Gökçek metrosunda başıma gelenler

Ogün Eratalay

Blog: Serbest Kürsü

İstemeye istemeye de olsa bindim metroya. Önceden tembihli olduğum için Akköprü ile Atatürk Kültür Merkezi metro istasyonları arasında ulaşımın otobüsle yapıldığını biliyorum. Kartımda biraz para kalmış olduğunu tahmin ediyordum, neyse kartımı göstererek turnikelerden geçtim ve hengâmeye daldım. Eskiden istasyondaki iki yolun da kullanıldığı zamanlarda hangi yöne gideceğimizi bilip binerdik. Şimdi kafaya göre eklenen hatlar sayesinde yönlendirilmeyi bekleyen koyuna döndük esefle söylüyorum. Şans eseri oturur buldum kendimi ama hiç niyetim yok oturmaya. Boyun Eğme dergisinin son sayısını dün edindiğim için onu okumam lazım, belki de derginin adını bilmeyenlere reklâm yaparım. Daha ilk yazıyı okumaya başladım ki yaşlıca bir yurttaş görünce hemen fırladım ayağa ve yerimi verdim. Bu arada tren gitmeye başlamış, neredeyse Macunköy'e gelmiştik.

Ya bu durakta veya bir sonrakinde bildik bir nida çınladı vagonda: "Afedersiniz, rahatsız olmazsanız müzik yapmak istiyoruz..." Kimseden bir ses çıkmayınca harçlık parası için müzik yapan gençler başladılar bir türkü söylemeye. Güzel de geliyordu kulağa, sanırım bir Karadeniz türküsüydü. Demeye kalmadı hemen arkamdaki külhanbeyi kılıklı adam "Ben rahatsız oluyorum kardeşim" diye böğürdü. Döndüm baktım kimdir bu arkadaş diye iri yarı, saçlar üç numara birisi. Deri ceket giymişti, elinde tespih var mıydı tam hatırlayamıyorum. "Biz de müzik duymak istiyoruz, o zaman sen vagon değiştir", "Metroda müzik çalmak yasak", "Avrupa'da her metroda var, ben Paris'te gördüm" serzenişleriyle kısa yolumuzun sonuna geldik. Ben elimdeki bozuklukları müzikçilere veremeden…

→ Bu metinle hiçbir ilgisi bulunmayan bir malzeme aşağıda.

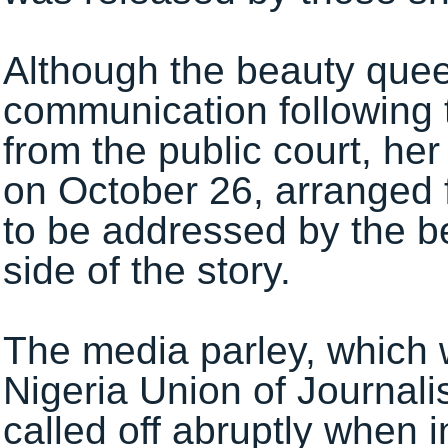
Although the beauty queen
communication following 
from the public court, he
on October 26, arranged 
to be addressed by the b
side of the story.
The media parley, which 
Nigeria Union of Journal
called off abruptly when i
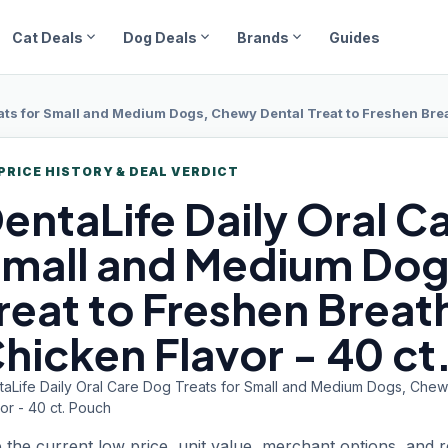
expand_more
expand_more
expand_more
Cat Deals
Dog Deals
Brands
Guides
ats for Small and Medium Dogs, Chewy Dental Treat to Freshen Breat
PRICE HISTORY & DEAL VERDICT
entaLife Daily
Oral Ca
mall and Medium Dog
reat to Freshen Breath
hicken Flavor - 40 ct
taLife Daily Oral Care Dog Treats for Small and Medium Dogs, Chewy
or - 40 ct. Pouch
 the current low price, unit value, merchant options, and 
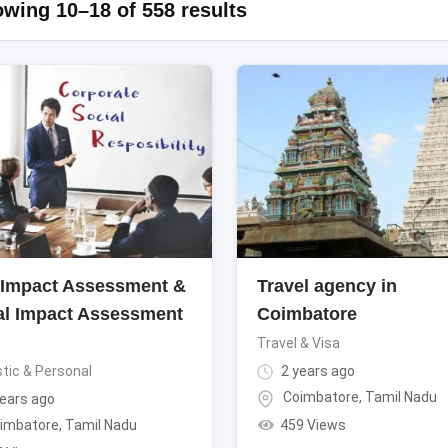
wing 10–18 of 558 results
Impact Assessment &
Travel agency in
al Impact Assessment
Coimbatore
i
Travel & Visa
ic & Personal
2 years ago
Coimbatore
,
Tamil Nadu
ears ago
459 Views
imbatore
,
Tamil Nadu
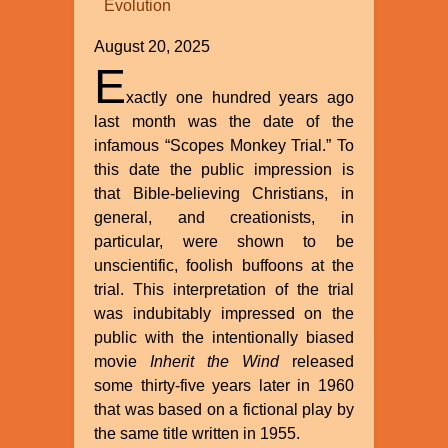
Evolution
William
A.
August 20, 2025
Dembski
E
xactly one hundred years ago
last month was the date of the
infamous “Scopes Monkey Trial.” To
this date the public impression is
that Bible-believing Christians, in
general, and creationists, in
particular, were shown to be
unscientific, foolish buffoons at the
trial. This interpretation of the trial
was indubitably impressed on the
public with the intentionally biased
movie
Inherit the Wind
released
some thirty-five years later in 1960
that was based on a fictional play by
the same title written in 1955.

Akköprüye gelmiştik. Hani bir lavaboda veya su giderinde çok miktarda su varken anafor oluşur ya, öyle bir anaforun bir parçasıyım artık. Vagondan inenlerle binmeye çalışanlar, inenlerle merdivene ulaşmaya çalışanlar muharebe halindeyiz. Milim milim ilerliyoruz. İtiş kakış yeryüzüne çıktık, şimdi metro istasyonundan ayrılıyoruz. Yerlere koca koca oklar çizmişler biz koyuncağızlar için. Geniş bir meydana geldik, belli yerlere bu iş için özel asfalt dökülmüş. Bekleyen boş otobüslere doluşuyoruz. Bir de zılgıt yiyoruz, yardımcı olacakmışız, önlere ilerleyecekmişiz... Ne kötüyüz biz yahu, görev yapan Gökçekçi şoförgillere yardımcı olmuyoruz. İçimden sayıyorum kaç saniyede gideceğiz diye valla 98, 99, 100 dedim kapı açıldı. Açıldı ve ikinci yarı maraton başladı. Otobüsten gelen güruhu gören görevli kart basalım falan diyecek zannettim demedi. Doğrudan alt kata indik. Aaaa... Bu vagonlar başka! Hem de sadece üç tane minik vagon. Olsun, binelim de...Binemiyorum, önümdeki amcayı ittirmesem binemiyordum demeliyim. Zaten üç durak gideceğiz diye yine bir sineye çekme durumu. Neyse geldik ama saate baktığım iyi olmuş, neredeyse bir saattir yollardayız. Alternatif mi? Valla arabam yok, 220 numaralı mavi otobüs de oradan geçiyor. Pardon o türlü bir alternatif kastetmedim doğru ya, benim çok güzel bir alternatifim var; sosyalizm! Hem de Gökçeksiz ve aktarmasız!